Del Pozo hasn’t made a run for political office since losing his 1995 bid to become president of student assembly. But there are those who think that wasn’t his last campaign. He says politics isn’t in his plans, but it’s something residents of Burlington ask him about frequently. An appointed (rather than elected) official, del Pozo is regularly recognized on the street. “That really surprised me,” says his wife, Sarah. “I have never lived anywhere else where people, even teenagers, recognized the chief of police.” She wouldn’t be opposed to her husband pursuing a political future, she adds. He is obviously comfortable working with politicians and running in their circles—he works closely with mayor Miro Weinberger and recently met with U.S. House Speaker Paul Ryan about use-of-force reform.
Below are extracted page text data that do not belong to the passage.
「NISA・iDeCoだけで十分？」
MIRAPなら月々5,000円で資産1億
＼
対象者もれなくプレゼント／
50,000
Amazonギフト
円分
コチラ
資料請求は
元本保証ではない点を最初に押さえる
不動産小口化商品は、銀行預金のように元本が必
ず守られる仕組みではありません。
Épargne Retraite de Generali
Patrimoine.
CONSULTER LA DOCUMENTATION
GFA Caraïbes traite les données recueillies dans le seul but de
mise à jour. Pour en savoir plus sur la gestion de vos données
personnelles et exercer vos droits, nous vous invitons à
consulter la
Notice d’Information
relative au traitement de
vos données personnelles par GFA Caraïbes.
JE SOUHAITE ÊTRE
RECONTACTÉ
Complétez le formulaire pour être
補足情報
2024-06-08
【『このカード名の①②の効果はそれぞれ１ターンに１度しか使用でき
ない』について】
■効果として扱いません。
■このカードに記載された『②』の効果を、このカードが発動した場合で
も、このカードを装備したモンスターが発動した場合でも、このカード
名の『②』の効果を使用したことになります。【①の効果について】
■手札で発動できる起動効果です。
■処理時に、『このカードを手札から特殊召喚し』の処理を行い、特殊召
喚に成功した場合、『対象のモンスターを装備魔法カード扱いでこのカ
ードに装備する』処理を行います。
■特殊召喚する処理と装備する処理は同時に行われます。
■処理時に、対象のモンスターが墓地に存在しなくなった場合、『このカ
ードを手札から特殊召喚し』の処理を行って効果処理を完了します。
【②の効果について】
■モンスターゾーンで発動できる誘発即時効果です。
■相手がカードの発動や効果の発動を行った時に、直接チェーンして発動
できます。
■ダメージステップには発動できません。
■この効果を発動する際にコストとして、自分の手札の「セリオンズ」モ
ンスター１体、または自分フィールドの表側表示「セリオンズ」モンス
For now though, del Pozo says his focus is on keeping Burlington safe and implementing preventive measures to reduce unnecessary use of force. One of his goals for the year is to outfit an emergency response truck—modeled after those in New York City—with the tools necessary for de-escalation and a team well versed in those techniques.
“This truck more than anything expresses the challenges and promise of American policing. I want it to be driven by two cops who are trained in crisis intervention and negotiation and de-escalation. But it will also have a tremendous inventory in the back of shields and y-bars and beanbag guns and water cannons and rope and power tools and everything we need,” he says. “The people in the truck will have the proficiency to employ all the equipment to get a person out of a difficult situation without hurting them. I hope it will cause other police agencies to think about some ways they can do their job without hurting other citizens if they don’t have to.”
Tiffanie Wen is a freelance writer who has written for the BBC, The Atlantic and The Daily Beast. She’s currently based in Lebanon, New Hampshire.